Recently, I heard someone on the radio talking about being unoffendable. I hadn’t considered what it means to be unoffendable, but it gave me something to think about. Two incidents I was involved in recently made me think that becoming unoffendable was worth pursuing.
The first incident occurred while I was driving on the highway. I found myself in the fast lane, sandwiched between a driver who was contented to go the speed limit and one who wanted to go much faster–making this known to me by riding close to my bumper. We continued our little caravan as we passed a highway patrolman. Since we were going an appropriate speed, I was sure that the driver behind me was spared a ticket. He must not have seen it that way, because when I pulled over into the right lane, he felt the necessity to honk as he passed me. “Why are you honking at me?” I shouted, even knowing he couldn’t hear me. Indignation boiled up in me as I considered the unfairness of it all.
The second incident occurred in church of all places. At the beginning of mass, I got a tickle in my throat and I coughed. The person on my left apparently used that data to diagnose me with a cold. When it was time for the sign of peace, she refused to shake my hand. This would have been fine with me, but she must have felt driven to tell me why. That too was okay until she decided to tell me a second time in case I misunderstood her the first time. Now I was offended. Perhaps, neither of us should have gone to communion–certainly I shouldn’t have. But, alas, we both did. When I came back to the pew, I moved down as far away from her as possible–a childish act for sure.
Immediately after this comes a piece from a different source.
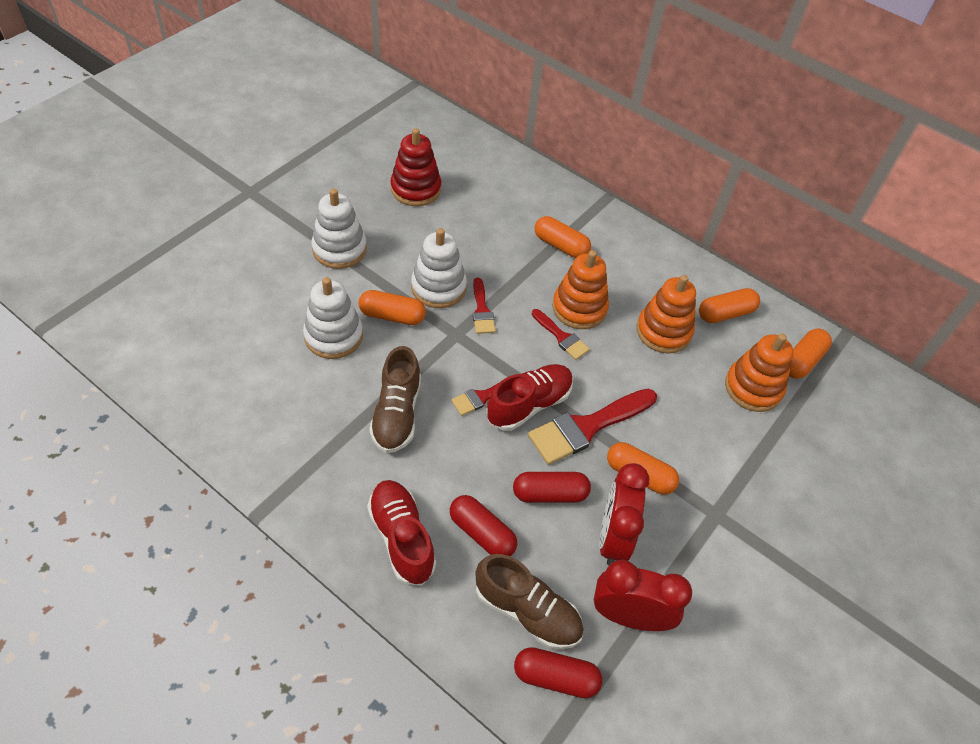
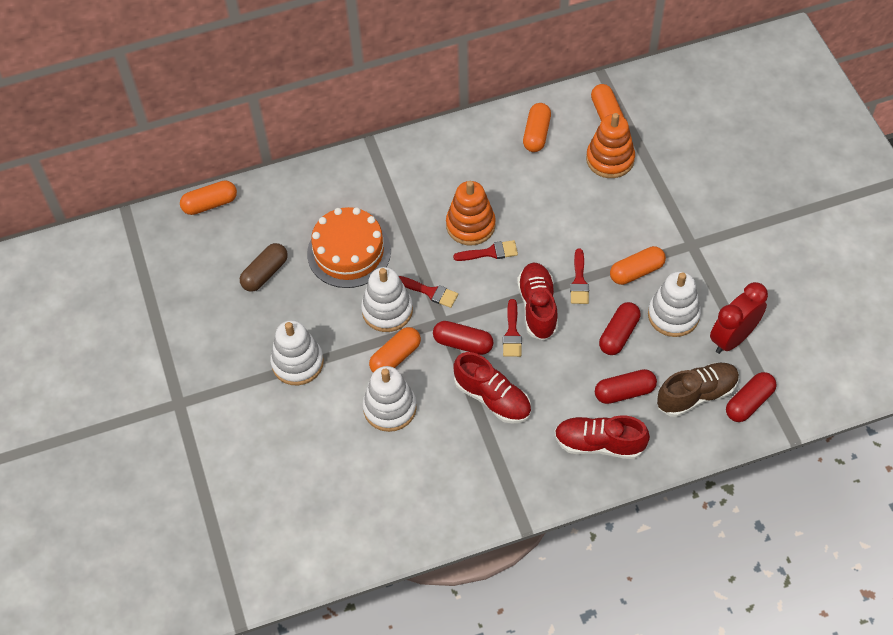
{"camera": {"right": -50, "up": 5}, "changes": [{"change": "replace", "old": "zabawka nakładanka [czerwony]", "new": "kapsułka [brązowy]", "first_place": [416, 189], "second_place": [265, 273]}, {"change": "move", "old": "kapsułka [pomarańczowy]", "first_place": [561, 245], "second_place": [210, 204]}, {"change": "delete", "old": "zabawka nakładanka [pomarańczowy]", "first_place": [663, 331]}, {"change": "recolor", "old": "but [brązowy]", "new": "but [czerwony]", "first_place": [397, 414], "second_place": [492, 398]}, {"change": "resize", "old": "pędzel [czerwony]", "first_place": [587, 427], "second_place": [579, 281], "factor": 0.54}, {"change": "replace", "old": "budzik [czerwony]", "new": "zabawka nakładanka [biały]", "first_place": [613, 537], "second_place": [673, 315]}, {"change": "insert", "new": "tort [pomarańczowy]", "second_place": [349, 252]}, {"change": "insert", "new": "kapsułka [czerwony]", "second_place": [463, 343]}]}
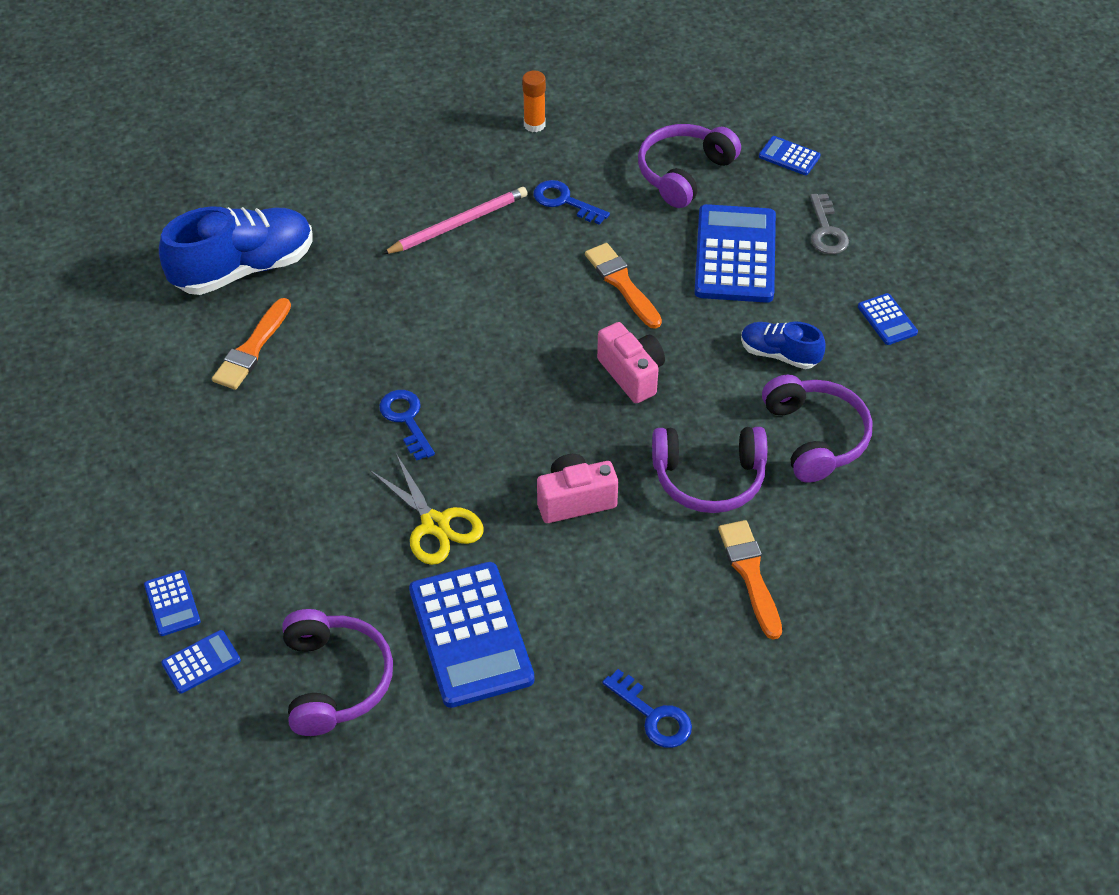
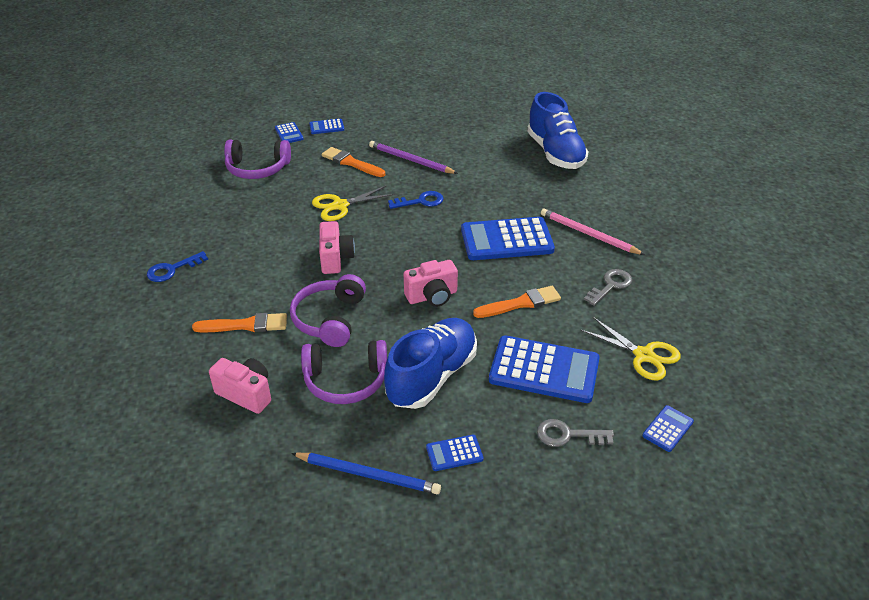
{"camera": {"right": 100, "up": -10}, "changes": [{"change": "delete", "old": "klej w sztyfcie [pomarańczowy]", "first_place": [534, 125]}, {"change": "replace", "old": "słuchawki [fioletowy]", "new": "nożyczki [żółty]", "first_place": [684, 173], "second_place": [643, 355]}, {"change": "recolor", "old": "klucz [niebieski]", "new": "klucz [szary]", "first_place": [565, 201], "second_place": [610, 286]}, {"change": "rotate", "old": "ołówek [różowy]", "first_place": [458, 224], "second_place": [589, 234], "degrees": 150}, {"change": "move", "old": "pędzel [pomarańczowy]", "first_place": [252, 349], "second_place": [351, 163]}, {"change": "resize", "old": "but [niebieski]", "first_place": [779, 354], "second_place": [432, 376], "factor": 1.87}, {"change": "move", "old": "kalkulator [niebieski]", "first_place": [470, 635], "second_place": [506, 240]}, {"change": "insert", "new": "ołówek [fioletowy]", "second_place": [411, 160]}, {"change": "insert", "new": "aparat fotograficzny [różowy]", "second_place": [246, 394]}, {"change": "insert", "new": "ołówek [niebieski]", "second_place": [367, 474]}]}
In light of what we see on the news, we all need to work on becoming unoffendable. I recently saw a woman who was on her way to prison because a road-rage incident had led her to shoot and kill the person she was upset with. She was filled with remorse and struggled to understand how she could have gotten so out of hand. Her victim’s family was outraged and calling for more than a prison sentence.
This situation was the extreme, but we all find ourselves in circumstances that could potentially be dangerous, especially when we are driving. Being unoffendable is not about being weak, or being a victim. It is about taking the high ground–having self-restraint and not letting someone else’s behavior determine ours. Being offended is allowing our egos to rule the day. To be unoffendable, we must keep our feelings in check in order to make decisions we will not regret later.
As for me, I plan to work toward becoming unoffendable in minor incidents like the two I related here. In that way, hopefully I will have the skills to remain calm under extreme circumstances should I ever have to face them.